I was talking with a friend the other day and I was mentioning that if I had the choice to be healed of schizophrenia from this minute forward, I don’t think that’s what I would want. That isn’t what people expect: they expect me to say yes, of course, I would love to be healed, let’s pray and hope for healing. There are three main reasons that I think I wouldn’t change my experience of the world even if I could:

  1. I believe that I am the way that I am because I am also a writer. And I believe that God wants me to put my experience on paper so that a) people like me will feel less alone, and b) people not like me will be better able to understand those with schizophrenia. (My book, Sit with Me While I’m Mad, is coming out from Filles Vertes Publishing in 2019.)

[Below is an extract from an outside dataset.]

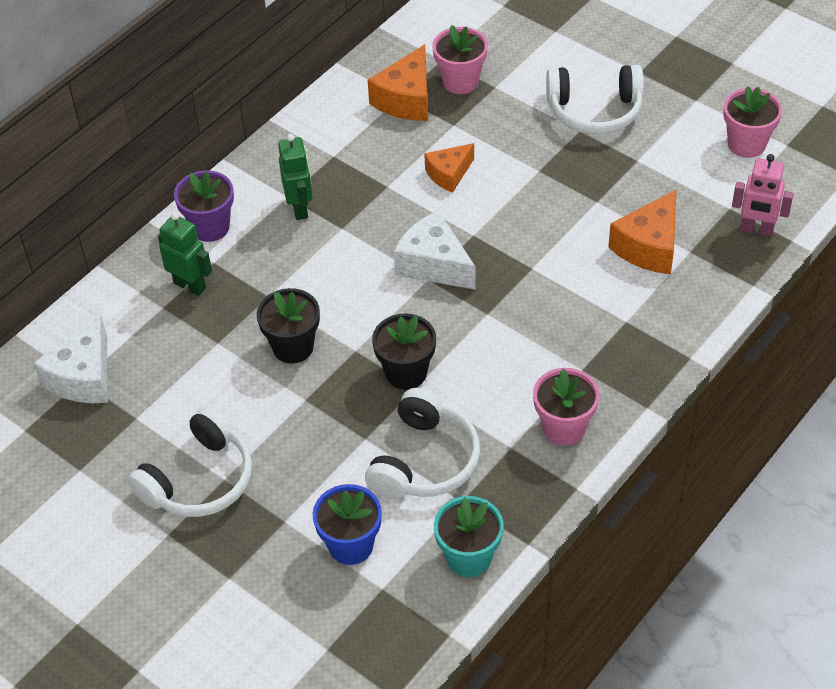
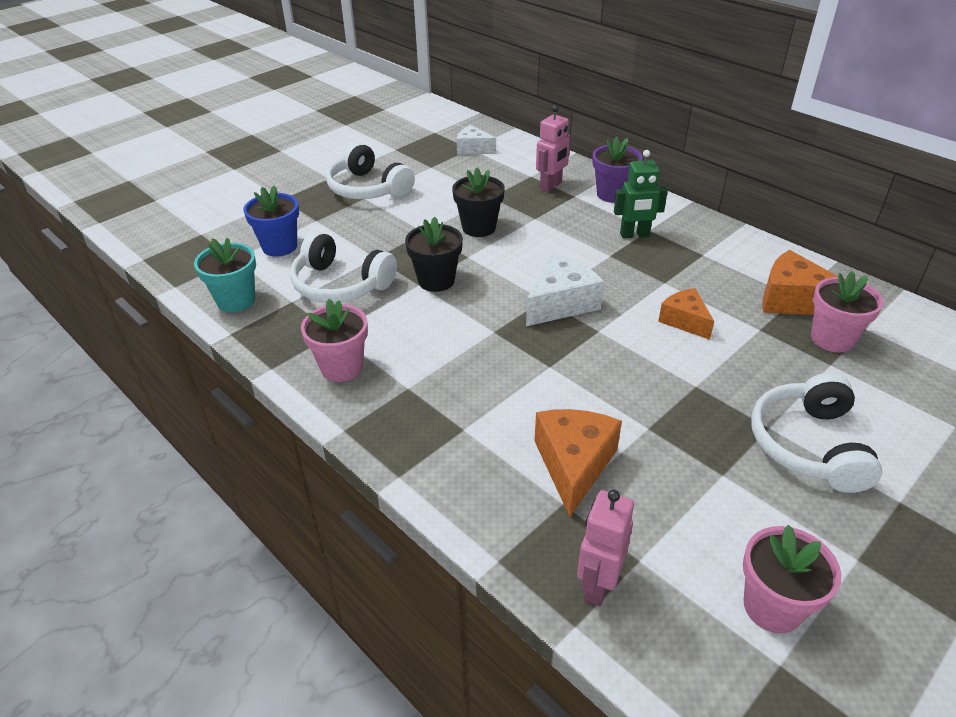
camera: 95 degrees right, 10 degrees down
white cheese [33,313,108,403] -> white cheese [456,125,496,154], size x0.65
green robot [158,212,212,296] -> pink robot [536,105,571,192]
orange cheese [608,189,677,274] -> orange cheese turned 60 degrees clockwise [535,409,622,517]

  2. There are actually some beautiful things about my experience of the world. I see a lot of visual distortions and though some are annoying or neutral, many are beautiful. I have a meta-level awareness that I’m seeing things differently than most people, so when colors are especially bright or flat object like walls or floors swirl and move, I actually take the time to enjoy watching it. Sometimes my eyes “zoom in” and I can only see the tiniest bits of things, like each fleck of fiber on my couch or the worn knees of my jeans. I call that “seeing particles,” and it’s annoying because when that happens I’m not able to see the larger object. But other times colors swirl around me and blend together like when you spin around in a circle, or things seem unusually big or small. People’s faces look alarmingly beautiful, so beautiful that it makes me cry sometimes. And to be honest, sometimes, I think of certain voices as my friends. These things inform my art, my relationships, and the ways that I engage with the world, and I wouldn’t want to give them up.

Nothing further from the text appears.